6. The Place Beyond The Pines
I know this film wasn’t for everyone, but it worked for me. Well acted, thoughtful, and dark – it’s a look at love, recklessness, and legacy. Again, the movie wasn’t quite marketed properly. It was sold as the story of a motorcycle bad boy and his love affair, but really it’s a very sad triptych of frustration, hope, and loss.
7. In A World…
Is there anything Lake Bell CAN’T do? She wrote, directed, and stars in comedy about a woman trying to break into the male-dominated world of movie-trailer voice over and she looks dang good doing it. She’s great, and she also created amazing roles with great arcs for the rest of the cast. Your heart will break for Rob Corddry, and then he’ll make you a sandwich to try to make you feel better and it will break your heart even more because he’s just that wonderful. Props to Ken Marino for leaving me feeling happily nauseated as only his characters can.
8. The Wolf of Wall Street
Yowza, everyone on Facebook had an opinion on this Scorsese number!

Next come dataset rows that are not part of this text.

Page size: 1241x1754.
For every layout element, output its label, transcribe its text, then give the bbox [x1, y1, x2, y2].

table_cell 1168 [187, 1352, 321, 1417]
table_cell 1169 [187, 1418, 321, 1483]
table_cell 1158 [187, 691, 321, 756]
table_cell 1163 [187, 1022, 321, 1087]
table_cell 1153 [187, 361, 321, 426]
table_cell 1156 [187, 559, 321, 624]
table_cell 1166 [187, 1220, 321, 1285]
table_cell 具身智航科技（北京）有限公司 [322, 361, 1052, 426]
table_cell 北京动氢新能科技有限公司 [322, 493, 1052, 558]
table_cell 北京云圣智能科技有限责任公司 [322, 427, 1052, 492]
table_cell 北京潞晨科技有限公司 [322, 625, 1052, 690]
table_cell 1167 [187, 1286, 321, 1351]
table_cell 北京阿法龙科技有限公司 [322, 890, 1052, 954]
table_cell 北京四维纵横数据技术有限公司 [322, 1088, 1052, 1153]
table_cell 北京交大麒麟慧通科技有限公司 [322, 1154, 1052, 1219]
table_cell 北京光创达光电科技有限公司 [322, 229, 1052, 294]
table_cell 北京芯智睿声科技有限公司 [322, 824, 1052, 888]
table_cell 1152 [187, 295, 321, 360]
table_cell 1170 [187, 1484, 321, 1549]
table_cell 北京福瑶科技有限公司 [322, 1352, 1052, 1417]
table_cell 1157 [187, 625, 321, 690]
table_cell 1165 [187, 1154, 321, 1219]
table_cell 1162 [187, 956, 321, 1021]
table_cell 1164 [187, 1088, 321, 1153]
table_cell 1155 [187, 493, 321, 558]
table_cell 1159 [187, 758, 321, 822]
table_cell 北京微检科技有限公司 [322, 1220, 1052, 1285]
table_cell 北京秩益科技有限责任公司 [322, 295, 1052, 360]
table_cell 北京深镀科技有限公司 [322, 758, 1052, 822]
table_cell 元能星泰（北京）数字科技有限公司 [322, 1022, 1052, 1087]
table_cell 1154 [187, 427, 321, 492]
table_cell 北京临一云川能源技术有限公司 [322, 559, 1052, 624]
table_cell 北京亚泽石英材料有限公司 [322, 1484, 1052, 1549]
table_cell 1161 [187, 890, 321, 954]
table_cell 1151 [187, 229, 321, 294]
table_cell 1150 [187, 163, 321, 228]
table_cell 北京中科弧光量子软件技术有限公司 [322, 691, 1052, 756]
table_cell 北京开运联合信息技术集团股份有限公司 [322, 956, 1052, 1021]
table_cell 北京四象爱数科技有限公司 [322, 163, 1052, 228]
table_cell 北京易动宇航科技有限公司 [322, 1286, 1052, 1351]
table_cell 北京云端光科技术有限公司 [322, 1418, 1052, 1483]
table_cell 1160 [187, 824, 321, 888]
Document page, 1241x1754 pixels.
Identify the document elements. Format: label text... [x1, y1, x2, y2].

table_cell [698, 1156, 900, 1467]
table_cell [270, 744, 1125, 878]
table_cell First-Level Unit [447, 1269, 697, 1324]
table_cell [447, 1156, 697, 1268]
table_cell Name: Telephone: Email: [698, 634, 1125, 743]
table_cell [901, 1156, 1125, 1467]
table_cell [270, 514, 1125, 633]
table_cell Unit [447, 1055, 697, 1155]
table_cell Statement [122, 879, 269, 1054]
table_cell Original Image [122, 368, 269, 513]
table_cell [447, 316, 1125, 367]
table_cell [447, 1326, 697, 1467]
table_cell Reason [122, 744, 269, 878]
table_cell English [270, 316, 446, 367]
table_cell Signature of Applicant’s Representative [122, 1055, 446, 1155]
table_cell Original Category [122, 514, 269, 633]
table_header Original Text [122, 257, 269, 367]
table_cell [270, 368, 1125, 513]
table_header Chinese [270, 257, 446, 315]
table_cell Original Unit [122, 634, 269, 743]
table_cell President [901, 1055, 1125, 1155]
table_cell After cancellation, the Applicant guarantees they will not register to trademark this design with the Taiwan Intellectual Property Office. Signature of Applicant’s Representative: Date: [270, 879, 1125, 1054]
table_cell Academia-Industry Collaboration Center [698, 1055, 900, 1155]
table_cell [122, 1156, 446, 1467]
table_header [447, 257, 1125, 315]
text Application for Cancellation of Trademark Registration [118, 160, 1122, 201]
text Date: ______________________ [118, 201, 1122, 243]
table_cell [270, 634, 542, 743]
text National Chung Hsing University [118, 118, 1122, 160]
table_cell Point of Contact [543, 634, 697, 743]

Many thought it was gratuitous, ridiculous, and glorified horrible behavior. I thought it was gratuitous, ridiculous, and really pretty great. And whoever thinks that Jordan Belfort (played by the always electric Leonardo Decaprio) was made to look GOOD by this film has his or her own issues they need to deal with on their own time. The whole cast knocked it out of the park, but I have to say it was my favorite Jonah Hill performance EVER, and he stole the movie for me.
9. 12 Years a Slave
What a fun popcorn flick! Juuuuuust kidding. This movie was so very difficult to watch, yet so well done. The only thing I would change about it would be Brad Pitt saving-the-day at the end. I really didn’t want the white man to have anything to do with a happy ending.
10. This Is The End
Hey, you made me laugh. This movie felt like watching a bunch of your funniest friends try to crack each other up, scene after scene . It was bawdy and broad and dirty, but also had a surprising amount of morality and heart. The ending of this movie really did feel like heaven. BSB 4 EVER.
Movies that STRESSSSED me out:
Movies I’ve heard enough about to NEVER want to see:
Movies that seemed like the cast lost a dare:
Labor Day (WOWWWW that’s a bad movie with a great cast. Just WOW. I didn’t even know that kind of “WOW” was possible.)
Now You See Me…. (And NOW I never, ever will ever again. The only thing worse than a really slick dumb movie, is a really slick dumb movie that desperately wants you to think it’s smarter than you.)